▶ **Task item**:
Reproduce the text of the entries word for word, from the start of the entries through the line that contains "dezvoltării pentru copii, ampla".

▶ **Data section**:
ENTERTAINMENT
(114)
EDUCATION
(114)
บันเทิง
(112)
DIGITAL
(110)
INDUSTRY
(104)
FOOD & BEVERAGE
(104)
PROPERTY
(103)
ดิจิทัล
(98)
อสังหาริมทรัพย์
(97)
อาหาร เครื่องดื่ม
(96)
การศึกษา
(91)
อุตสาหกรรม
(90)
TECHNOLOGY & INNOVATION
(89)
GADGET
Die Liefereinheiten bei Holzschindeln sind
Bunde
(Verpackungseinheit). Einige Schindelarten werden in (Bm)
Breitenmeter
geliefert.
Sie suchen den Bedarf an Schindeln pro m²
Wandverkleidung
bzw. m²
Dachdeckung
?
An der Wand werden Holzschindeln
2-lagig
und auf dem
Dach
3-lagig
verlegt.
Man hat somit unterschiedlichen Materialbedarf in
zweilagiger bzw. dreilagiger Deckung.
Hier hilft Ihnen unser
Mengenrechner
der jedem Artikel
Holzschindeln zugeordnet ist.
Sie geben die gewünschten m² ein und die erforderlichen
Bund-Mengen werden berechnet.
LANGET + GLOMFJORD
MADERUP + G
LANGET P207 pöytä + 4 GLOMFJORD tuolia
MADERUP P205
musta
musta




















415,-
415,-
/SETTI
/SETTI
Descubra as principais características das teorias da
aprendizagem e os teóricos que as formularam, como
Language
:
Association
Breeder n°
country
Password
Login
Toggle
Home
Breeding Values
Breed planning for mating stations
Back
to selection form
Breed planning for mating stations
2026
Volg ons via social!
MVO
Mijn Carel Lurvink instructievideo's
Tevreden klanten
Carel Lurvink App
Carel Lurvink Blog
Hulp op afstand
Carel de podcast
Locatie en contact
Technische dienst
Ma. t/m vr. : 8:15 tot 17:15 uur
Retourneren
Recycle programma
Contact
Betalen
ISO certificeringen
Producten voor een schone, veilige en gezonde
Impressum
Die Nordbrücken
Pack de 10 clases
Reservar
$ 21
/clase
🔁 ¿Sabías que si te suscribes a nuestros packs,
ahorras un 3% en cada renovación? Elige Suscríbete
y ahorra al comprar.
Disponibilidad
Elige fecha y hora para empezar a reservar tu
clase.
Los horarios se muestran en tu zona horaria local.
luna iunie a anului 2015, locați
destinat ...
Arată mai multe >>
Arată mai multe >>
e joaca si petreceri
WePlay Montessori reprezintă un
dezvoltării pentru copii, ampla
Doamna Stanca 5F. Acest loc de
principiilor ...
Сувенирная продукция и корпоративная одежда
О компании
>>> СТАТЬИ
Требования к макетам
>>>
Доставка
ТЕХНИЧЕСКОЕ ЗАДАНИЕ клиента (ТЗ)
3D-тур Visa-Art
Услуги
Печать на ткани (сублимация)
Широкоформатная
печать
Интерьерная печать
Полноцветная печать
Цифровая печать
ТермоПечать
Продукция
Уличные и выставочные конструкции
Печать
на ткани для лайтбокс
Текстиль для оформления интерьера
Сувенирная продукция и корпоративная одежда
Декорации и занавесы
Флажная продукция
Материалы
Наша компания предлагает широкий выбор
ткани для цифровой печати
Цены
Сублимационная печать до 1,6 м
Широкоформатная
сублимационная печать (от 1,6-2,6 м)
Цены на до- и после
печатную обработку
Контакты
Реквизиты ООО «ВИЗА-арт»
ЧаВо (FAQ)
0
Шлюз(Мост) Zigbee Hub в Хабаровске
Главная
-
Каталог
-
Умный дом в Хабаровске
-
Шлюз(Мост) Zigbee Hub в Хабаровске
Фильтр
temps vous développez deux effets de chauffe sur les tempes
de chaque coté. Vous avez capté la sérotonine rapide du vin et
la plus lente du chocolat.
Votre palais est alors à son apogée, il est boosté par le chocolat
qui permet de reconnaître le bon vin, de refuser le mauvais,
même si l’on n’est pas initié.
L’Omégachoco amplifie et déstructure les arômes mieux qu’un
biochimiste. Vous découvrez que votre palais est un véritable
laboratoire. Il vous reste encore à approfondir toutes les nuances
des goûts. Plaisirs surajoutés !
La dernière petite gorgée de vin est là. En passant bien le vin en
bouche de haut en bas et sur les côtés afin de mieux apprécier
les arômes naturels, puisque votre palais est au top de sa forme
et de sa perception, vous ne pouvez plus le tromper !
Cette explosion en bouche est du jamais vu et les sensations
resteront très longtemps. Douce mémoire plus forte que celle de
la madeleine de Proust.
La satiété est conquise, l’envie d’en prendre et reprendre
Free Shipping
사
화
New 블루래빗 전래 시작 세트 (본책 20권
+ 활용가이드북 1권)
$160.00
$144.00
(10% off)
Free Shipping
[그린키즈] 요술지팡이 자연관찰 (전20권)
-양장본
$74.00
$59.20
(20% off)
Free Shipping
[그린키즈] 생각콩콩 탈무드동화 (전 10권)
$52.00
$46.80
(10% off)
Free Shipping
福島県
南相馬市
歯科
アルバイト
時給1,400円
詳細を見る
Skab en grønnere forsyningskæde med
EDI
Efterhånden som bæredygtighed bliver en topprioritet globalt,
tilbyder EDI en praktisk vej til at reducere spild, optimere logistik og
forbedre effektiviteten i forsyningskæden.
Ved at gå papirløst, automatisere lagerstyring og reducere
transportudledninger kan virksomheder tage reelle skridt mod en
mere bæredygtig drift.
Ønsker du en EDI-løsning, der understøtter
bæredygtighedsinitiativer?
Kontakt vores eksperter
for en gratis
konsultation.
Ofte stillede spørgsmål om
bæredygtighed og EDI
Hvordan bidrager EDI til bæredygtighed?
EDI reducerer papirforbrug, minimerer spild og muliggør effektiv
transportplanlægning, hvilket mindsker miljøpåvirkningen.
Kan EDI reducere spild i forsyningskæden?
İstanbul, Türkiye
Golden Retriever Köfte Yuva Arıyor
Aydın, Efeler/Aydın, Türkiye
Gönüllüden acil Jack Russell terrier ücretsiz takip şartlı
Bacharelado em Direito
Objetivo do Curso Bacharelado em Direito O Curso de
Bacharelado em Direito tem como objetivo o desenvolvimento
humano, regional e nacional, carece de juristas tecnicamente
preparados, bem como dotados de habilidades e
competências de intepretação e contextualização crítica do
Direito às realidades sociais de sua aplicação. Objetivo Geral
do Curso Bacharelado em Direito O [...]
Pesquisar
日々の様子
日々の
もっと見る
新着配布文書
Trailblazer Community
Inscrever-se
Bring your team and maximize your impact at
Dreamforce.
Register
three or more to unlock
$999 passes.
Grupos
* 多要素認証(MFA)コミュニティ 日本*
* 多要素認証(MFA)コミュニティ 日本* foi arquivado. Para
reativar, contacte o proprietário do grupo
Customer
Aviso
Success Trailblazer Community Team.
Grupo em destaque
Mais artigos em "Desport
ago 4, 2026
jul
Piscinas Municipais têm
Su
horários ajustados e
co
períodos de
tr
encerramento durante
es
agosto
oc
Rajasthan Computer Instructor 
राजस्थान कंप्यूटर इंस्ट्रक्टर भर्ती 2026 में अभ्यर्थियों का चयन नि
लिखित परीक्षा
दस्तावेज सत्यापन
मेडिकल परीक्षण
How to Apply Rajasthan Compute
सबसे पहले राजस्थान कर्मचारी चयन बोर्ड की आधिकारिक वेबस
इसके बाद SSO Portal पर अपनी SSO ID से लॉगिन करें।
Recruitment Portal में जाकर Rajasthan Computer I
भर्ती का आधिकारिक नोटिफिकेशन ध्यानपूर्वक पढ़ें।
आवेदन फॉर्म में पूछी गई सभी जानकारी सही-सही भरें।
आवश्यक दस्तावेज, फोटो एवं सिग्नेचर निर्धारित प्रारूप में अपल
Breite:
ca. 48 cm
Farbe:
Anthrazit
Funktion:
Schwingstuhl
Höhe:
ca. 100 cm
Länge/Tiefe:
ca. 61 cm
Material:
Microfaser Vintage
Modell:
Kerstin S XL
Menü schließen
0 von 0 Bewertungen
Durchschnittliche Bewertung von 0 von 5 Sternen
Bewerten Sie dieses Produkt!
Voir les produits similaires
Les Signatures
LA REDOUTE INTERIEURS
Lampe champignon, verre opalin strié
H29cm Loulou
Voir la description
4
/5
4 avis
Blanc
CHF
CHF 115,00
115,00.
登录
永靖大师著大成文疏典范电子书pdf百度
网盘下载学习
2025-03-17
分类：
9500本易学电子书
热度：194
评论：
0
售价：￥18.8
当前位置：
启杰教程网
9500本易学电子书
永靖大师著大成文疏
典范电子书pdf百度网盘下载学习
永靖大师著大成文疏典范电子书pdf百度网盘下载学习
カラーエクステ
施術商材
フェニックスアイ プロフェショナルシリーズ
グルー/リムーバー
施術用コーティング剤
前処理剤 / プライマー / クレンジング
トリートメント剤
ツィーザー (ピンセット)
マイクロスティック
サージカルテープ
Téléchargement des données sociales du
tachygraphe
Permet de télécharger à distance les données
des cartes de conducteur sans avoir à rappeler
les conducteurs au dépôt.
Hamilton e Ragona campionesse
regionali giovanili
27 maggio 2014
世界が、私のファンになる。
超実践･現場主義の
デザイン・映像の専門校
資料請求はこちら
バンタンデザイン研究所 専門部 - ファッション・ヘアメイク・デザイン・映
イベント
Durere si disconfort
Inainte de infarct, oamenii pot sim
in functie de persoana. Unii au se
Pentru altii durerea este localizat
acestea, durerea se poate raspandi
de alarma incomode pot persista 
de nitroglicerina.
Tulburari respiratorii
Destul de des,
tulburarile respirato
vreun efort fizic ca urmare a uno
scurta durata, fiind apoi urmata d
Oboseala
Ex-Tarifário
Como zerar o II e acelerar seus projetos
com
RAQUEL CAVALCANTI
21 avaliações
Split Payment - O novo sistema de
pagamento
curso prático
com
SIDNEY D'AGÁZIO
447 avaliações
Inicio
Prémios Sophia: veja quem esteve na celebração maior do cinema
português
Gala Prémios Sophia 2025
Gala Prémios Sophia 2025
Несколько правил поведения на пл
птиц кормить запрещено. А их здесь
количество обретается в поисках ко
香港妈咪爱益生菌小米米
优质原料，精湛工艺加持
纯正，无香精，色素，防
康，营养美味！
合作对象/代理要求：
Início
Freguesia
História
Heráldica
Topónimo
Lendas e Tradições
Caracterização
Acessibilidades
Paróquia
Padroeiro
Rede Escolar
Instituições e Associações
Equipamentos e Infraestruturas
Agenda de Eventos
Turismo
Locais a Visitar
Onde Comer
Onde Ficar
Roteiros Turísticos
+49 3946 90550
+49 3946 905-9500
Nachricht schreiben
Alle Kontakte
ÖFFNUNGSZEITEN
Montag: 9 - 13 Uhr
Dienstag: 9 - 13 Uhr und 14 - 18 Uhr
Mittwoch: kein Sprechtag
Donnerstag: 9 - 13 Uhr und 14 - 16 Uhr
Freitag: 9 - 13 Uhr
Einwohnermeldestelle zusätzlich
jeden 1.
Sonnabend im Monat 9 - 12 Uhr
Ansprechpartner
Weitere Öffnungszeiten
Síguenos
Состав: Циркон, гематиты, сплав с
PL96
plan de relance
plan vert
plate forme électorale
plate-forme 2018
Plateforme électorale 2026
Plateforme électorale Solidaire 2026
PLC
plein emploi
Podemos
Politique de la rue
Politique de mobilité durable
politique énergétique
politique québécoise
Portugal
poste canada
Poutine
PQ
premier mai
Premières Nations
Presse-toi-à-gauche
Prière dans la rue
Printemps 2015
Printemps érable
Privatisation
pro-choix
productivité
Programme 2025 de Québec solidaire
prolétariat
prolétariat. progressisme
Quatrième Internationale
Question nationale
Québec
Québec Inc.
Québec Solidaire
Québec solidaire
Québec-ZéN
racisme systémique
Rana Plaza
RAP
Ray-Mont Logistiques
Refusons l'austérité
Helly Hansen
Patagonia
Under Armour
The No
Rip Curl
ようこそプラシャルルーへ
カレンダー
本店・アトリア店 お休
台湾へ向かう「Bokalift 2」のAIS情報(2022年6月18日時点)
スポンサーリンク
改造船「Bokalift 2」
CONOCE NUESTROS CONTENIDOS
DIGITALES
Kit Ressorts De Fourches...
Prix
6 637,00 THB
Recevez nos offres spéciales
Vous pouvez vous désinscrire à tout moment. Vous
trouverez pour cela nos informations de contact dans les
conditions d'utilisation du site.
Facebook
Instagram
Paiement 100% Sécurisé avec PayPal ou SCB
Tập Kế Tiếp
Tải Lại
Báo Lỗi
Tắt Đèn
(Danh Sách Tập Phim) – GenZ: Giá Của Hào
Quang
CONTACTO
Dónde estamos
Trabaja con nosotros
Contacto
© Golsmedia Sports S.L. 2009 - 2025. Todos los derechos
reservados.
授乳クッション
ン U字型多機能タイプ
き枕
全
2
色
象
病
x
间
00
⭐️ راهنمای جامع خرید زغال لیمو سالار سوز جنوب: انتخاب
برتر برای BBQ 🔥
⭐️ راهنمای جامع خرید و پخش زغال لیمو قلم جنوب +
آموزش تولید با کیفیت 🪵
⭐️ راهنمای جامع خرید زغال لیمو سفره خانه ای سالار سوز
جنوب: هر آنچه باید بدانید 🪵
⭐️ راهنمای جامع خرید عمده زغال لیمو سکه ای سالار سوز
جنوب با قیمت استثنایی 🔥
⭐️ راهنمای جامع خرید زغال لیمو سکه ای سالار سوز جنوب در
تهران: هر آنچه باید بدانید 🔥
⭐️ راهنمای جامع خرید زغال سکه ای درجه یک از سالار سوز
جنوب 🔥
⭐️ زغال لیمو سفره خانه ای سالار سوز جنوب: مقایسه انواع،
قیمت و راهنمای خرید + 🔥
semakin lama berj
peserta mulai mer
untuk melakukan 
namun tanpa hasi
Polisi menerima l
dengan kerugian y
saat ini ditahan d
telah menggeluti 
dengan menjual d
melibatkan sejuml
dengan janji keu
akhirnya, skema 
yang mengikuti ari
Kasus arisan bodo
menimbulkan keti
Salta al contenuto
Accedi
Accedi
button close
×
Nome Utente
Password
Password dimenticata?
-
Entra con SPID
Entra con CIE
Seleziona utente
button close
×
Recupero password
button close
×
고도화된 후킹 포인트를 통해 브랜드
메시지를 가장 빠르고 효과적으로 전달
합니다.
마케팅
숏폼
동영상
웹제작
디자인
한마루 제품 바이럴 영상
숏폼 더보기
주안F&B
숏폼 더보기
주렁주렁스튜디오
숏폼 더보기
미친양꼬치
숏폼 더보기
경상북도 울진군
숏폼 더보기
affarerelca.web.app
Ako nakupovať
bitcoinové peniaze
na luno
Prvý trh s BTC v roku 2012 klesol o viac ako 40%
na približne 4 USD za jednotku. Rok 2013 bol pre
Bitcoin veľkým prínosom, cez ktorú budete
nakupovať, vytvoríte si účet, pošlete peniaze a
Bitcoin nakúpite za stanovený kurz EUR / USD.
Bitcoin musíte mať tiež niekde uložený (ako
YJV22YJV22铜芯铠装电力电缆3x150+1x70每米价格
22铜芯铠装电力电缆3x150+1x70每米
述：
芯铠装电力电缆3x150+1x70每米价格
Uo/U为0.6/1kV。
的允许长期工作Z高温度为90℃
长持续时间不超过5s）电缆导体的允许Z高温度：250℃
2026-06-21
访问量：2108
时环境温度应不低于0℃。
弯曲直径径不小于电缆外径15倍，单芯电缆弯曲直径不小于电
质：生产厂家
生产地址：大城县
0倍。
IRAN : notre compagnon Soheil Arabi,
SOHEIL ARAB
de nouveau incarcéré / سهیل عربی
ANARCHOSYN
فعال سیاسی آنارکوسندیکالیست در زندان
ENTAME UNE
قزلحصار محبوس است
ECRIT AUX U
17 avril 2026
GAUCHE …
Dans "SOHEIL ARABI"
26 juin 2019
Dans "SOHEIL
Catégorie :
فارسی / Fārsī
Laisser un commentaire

▶ **Your solution**:
ENTERTAINMENT
(114)
EDUCATION
(114)
บันเทิง
(112)
DIGITAL
(110)
INDUSTRY
(104)
FOOD & BEVERAGE
(104)
PROPERTY
(103)
ดิจิทัล
(98)
อสังหาริมทรัพย์
(97)
อาหาร เครื่องดื่ม
(96)
การศึกษา
(91)
อุตสาหกรรม
(90)
TECHNOLOGY & INNOVATION
(89)
GADGET
Die Liefereinheiten bei Holzschindeln sind
Bunde
(Verpackungseinheit). Einige Schindelarten werden in (Bm)
Breitenmeter
geliefert.
Sie suchen den Bedarf an Schindeln pro m²
Wandverkleidung
bzw. m²
Dachdeckung
?
An der Wand werden Holzschindeln
2-lagig
und auf dem
Dach
3-lagig
verlegt.
Man hat somit unterschiedlichen Materialbedarf in
zweilagiger bzw. dreilagiger Deckung.
Hier hilft Ihnen unser
Mengenrechner
der jedem Artikel
Holzschindeln zugeordnet ist.
Sie geben die gewünschten m² ein und die erforderlichen
Bund-Mengen werden berechnet.
LANGET + GLOMFJORD
MADERUP + G
LANGET P207 pöytä + 4 GLOMFJORD tuolia
MADERUP P205
musta
musta




















415,-
415,-
/SETTI
/SETTI
Descubra as principais características das teorias da
aprendizagem e os teóricos que as formularam, como
Language
:
Association
Breeder n°
country
Password
Login
Toggle
Home
Breeding Values
Breed planning for mating stations
Back
to selection form
Breed planning for mating stations
2026
Volg ons via social!
MVO
Mijn Carel Lurvink instructievideo's
Tevreden klanten
Carel Lurvink App
Carel Lurvink Blog
Hulp op afstand
Carel de podcast
Locatie en contact
Technische dienst
Ma. t/m vr. : 8:15 tot 17:15 uur
Retourneren
Recycle programma
Contact
Betalen
ISO certificeringen
Producten voor een schone, veilige en gezonde
Impressum
Die Nordbrücken
Pack de 10 clases
Reservar
$ 21
/clase
🔁 ¿Sabías que si te suscribes a nuestros packs,
ahorras un 3% en cada renovación? Elige Suscríbete
y ahorra al comprar.
Disponibilidad
Elige fecha y hora para empezar a reservar tu
clase.
Los horarios se muestran en tu zona horaria local.
luna iunie a anului 2015, locați
destinat ...
Arată mai multe >>
Arată mai multe >>
e joaca si petreceri
WePlay Montessori reprezintă un
dezvoltării pentru copii, ampla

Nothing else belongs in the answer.